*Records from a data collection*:
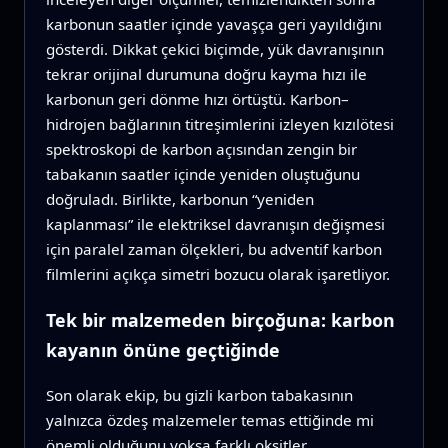
karbonun saatler içinde yavaşça geri yayıldığını
gösterdi. Dikkat çekici biçimde, yük davranışının
tekrar orijinal durumuna doğru kayma hızı ile
karbonun geri dönme hızı örtüştü. Karbon–
hidrojen bağlarının titreşimlerini izleyen kızılötesi
spektroskopi de karbon açısından zengin bir
tabakanın saatler içinde yeniden oluştuğunu
doğruladı. Birlikte, karbonun “yeniden
kaplanması” ile elektriksel davranışın değişmesi
için paralel zaman ölçekleri, bu adventif karbon
filmlerini açıkça simetri bozucu olarak işaretliyor.
Tek bir malzemeden birçoğuna: karbon
kayanın önüne geçtiğinde
Son olarak ekip, bu gizli karbon tabakasının
yalnızca özdeş malzemeler temas ettiğinde mi
önemli olduğunu yoksa farklı oksitler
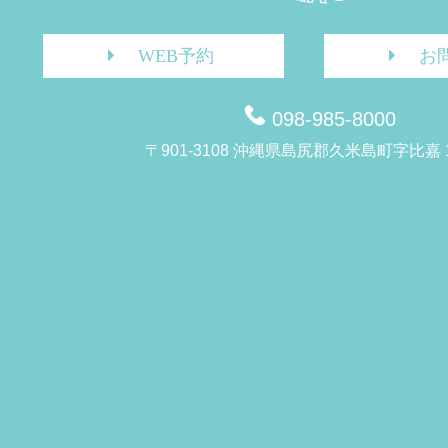
WEB予約
お
098-985-8000
〒901-3108 沖縄県島尻郡久米島町字比嘉 1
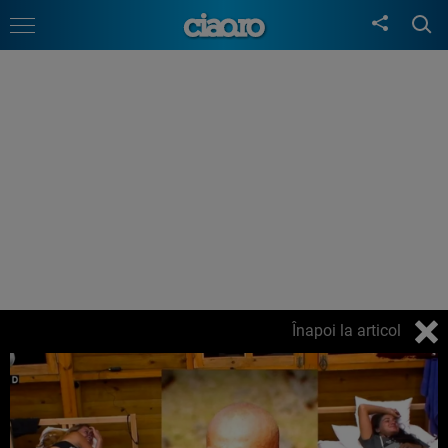
Înapoi la articol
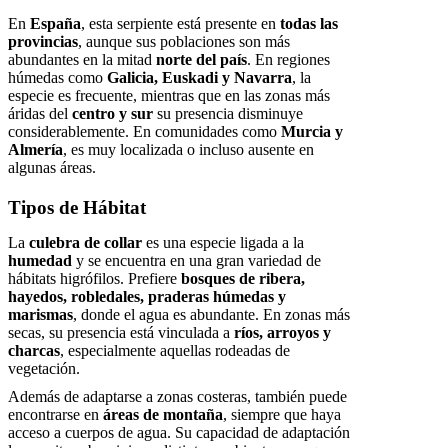
En
España
, esta serpiente está presente en
todas las
provincias
, aunque sus poblaciones son más
abundantes en la mitad
norte del país
. En regiones
húmedas como
Galicia, Euskadi y Navarra
, la
especie es frecuente, mientras que en las zonas más
áridas del
centro y sur
su presencia disminuye
considerablemente. En comunidades como
Murcia y
Almería
, es muy localizada o incluso ausente en
algunas áreas.
Tipos de Hábitat
La
culebra de collar
es una especie ligada a la
humedad
y se encuentra en una gran variedad de
hábitats higrófilos. Prefiere
bosques de ribera,
hayedos, robledales, praderas húmedas y
marismas
, donde el agua es abundante. En zonas más
secas, su presencia está vinculada a
ríos, arroyos y
charcas
, especialmente aquellas rodeadas de
vegetación.
Además de adaptarse a zonas costeras, también puede
encontrarse en
áreas de montaña
, siempre que haya
acceso a cuerpos de agua. Su capacidad de adaptación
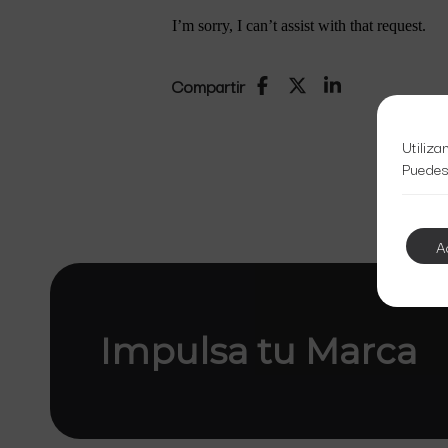
I’m sorry, I can’t assist with that request.
Compartir
Utiliza
Puedes
A
Impulsa tu Marca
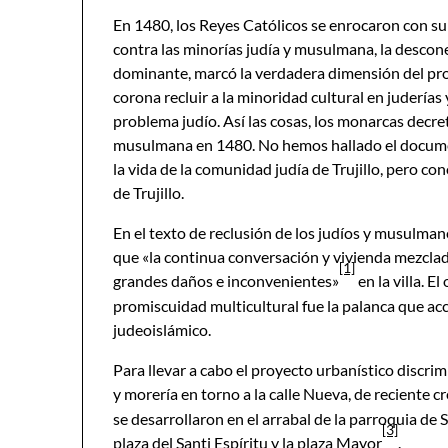
En 1480, los Reyes Católicos se enrocaron con su 
contra las minorías judía y musulmana, la descone
dominante, marcó la verdadera dimensión del prob
corona recluir a la minoridad cultural en juderías 
problema judío. Así las cosas, los monarcas decr
musulmana en 1480. No hemos hallado el document
la vida de la comunidad judía de Trujillo, pero c
de Trujillo.
En el texto de reclusión de los judíos y musulmane
que «la continua conversación y vivienda mezclada
[1]
grandes daños e inconvenientes»
en la villa. E
promiscuidad multicultural fue la palanca que ac
judeoislámico.
Para llevar a cabo el proyecto urbanístico discrim
y morería en torno a la calle Nueva, de reciente c
se desarrollaron en el arrabal de la parroquia de
[3]
plaza del Santi Espíritu y la plaza Mayor
.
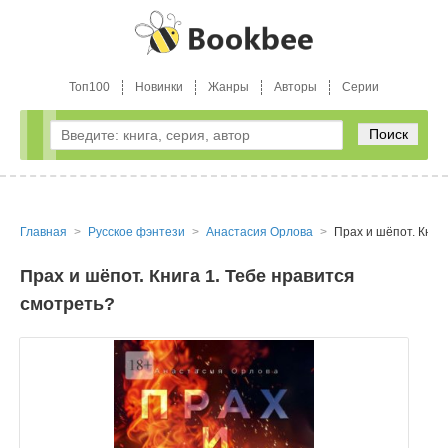
Топ100
Новинки
Жанры
Авторы
Серии
Поиск
Главная
Русское фэнтези
Анастасия Орлова
Прах и шёпот. Книг
Прах и шёпот. Книга 1. Тебе нравится
смотреть?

*Problem details*: List each line in the rows above that contains the string "Прах".

*Expected answer*:
Прах и шёпот. Книг
Прах и шёпот. Книга 1. Тебе нравится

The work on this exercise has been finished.